Digital transformations occur when existing technologies and tools hold back growth. Digital processes simplify tracking, eliminate errors, and save time and money. They enable automation and ensure compliance with international standards. When viewed through that lens, it is surprising that cryptocurrency has struggled to gain much wider acceptance in today’s economy.
Despite the strong desire to speed and simplify transactions anywhere, or the significant media attention given to cryptocurrency, its adoption is actually relatively small. The total crypto market is worth an estimated $1.15 trillion, or about 0.8% of the world’s currency. An estimated 300 million people are using cryptocurrencies today, which seems like a lot until you realize it is less than 4% of the global population.
Another compelling motivator would be that fiat currencies are frequently at risk of devaluing. In January of this year, Lebanon depreciated its currency by 90%. Over the last half-century, we’ve seen a number of government-initiated currency deflations. These types of actions should be eroding confidence in government-issued currencies.
Between the hype and the serious motivations to adopt crypto, we haven’t seen an onboarding of mass scale. Clearly, some ideal market conditions are there, so what is holding it back?
Three Roadblocks To Cryptocurrency
There are plenty of people who aren’t interested in cryptocurrency at this time. Fear, uncertainty, and doubt – coupled with negative stories surrounding failed companies like Celsius and FTX – are keeping some people away.
However, even those who are interested in trying it are finding their path blocked. There are essentially three checkpoints on the path to cryptocurrency adoption that eliminate 60% of the interested market—nearly all of these roadblocks center on fraud concerns and overzealous fraud prevention activities.
1. Unnecessary Friction
When consumers want to purchase cryptocurrency, they have to go to a cryptocurrency exchange. They choose their crypto-wallet, but before they can make their initial purchase, they are asked to provide KYC (Know Your Customer) information.

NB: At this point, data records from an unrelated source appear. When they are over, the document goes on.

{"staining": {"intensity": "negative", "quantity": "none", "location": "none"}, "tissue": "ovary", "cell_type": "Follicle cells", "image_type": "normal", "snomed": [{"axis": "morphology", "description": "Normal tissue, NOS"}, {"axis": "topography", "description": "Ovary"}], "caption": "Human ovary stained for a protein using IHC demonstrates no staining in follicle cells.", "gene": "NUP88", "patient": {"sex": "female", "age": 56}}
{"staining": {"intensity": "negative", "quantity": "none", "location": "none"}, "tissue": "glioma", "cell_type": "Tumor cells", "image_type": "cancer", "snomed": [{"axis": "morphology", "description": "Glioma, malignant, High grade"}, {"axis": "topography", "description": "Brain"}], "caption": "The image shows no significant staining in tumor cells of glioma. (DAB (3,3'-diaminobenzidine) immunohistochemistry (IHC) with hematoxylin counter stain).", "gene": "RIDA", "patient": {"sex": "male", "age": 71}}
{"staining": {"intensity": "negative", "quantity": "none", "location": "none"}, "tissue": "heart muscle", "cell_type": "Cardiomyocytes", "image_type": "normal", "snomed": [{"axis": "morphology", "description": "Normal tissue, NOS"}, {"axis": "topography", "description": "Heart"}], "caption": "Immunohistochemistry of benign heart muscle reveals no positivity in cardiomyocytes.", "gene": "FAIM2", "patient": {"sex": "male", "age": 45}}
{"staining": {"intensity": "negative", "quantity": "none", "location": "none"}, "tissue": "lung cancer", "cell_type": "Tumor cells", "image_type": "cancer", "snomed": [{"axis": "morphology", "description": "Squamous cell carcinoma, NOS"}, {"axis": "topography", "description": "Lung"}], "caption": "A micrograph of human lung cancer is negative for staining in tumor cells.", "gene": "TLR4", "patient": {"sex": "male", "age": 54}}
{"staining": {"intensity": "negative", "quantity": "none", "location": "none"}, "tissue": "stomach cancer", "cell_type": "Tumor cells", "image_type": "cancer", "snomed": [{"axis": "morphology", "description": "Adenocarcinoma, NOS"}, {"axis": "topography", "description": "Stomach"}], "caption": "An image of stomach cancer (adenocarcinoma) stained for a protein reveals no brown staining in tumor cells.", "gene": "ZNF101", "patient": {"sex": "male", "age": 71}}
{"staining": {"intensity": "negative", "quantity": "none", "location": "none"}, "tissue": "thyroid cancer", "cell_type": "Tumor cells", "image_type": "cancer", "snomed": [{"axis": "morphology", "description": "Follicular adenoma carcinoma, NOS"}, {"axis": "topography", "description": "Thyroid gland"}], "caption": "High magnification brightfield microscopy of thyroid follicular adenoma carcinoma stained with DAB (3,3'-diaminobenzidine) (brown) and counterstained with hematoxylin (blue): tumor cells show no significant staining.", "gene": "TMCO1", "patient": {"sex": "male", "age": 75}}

KYC is important legislation in the fight against money laundering. It helps prevent weapons financing, human trafficking, and terror financing. However, there are regulatory guidelines that define minimum values before KYC steps are required (e.g., USD$ 3,000 or 2,500€). Most first-time crypto-purchasers are looking to buy only $100-$500 worth of cryptocurrency, far below the threshold for KYC. This unnecessary friction in the process actually stops 25% of potential crypto users from moving forward with their purchases.
2. Payment Networks
Payment networks, like Visa and Mastercard, are associating a high level of risk for all transactions to purchase cryptocurrency. The average payment rejection rate for e-commerce is about 10%. That jumps to 25% for consumers who want to purchase cryptocurrency.
For the cryptocurrency market, this is quite significant. After losing 25% of its potential market to users who walked away from an unnecessary KYC process, 25% of those who remained were turned away by credit card companies.
3. Payment Fraud Prevention Software
Crypto exchanges fraud teams and third-party fraud prevention companies add an additional layer of fraud protection for all transactions to protect against chargebacks. These fraud detection platforms review transactions in real-time and determine whether or not to approve the transaction.
Of the transaction attempts that get past Visa and Mastercard’s initial review, another 25% are turned down due to concerns of fraud.
When taken together, these three checkpoints eliminate approximately 60% of new crypto users. It unnecessarily limits the crypto-marketplace and forces users to continue using government-issued fiat.
Unleashing Chains, Onboarding Masses
Every day, thousands of interested cryptocurrency users run into unnecessary friction and are turned away at these three checkpoints. Until those issues are resolved, it’s going to be challenging to reach widespread adoption.
However, part of the issue stems from the different tools being deployed at each checkpoint. KYC is an important regulatory tool in the physical world. However, it is often misapplied in the digital world and far too easy to be faked. Verified KYC accounts sell for $50-$150 on the dark web. As you might expect, purchases stemming from those accounts are oftentimes fraudulent.
Fraud prevention technology for high-risk digital purchases currently exists without requiring KYC for every transaction. Using AI technology backed by a suitable prevention strategy, such as not focusing solely on identity verification, enables cryptocurrency sellers to detect and prevent fraudulent payments far more effectively than existing solutions used by exchanges and legacy payment fraud solution companies. Dedicated AI models designed for the merchant and the segment have proven themselves with online digital purchases. This approach would represent a win for users trying to open their first crypto-currency account and would be a positive step forward for anyone trying to onboard the masses.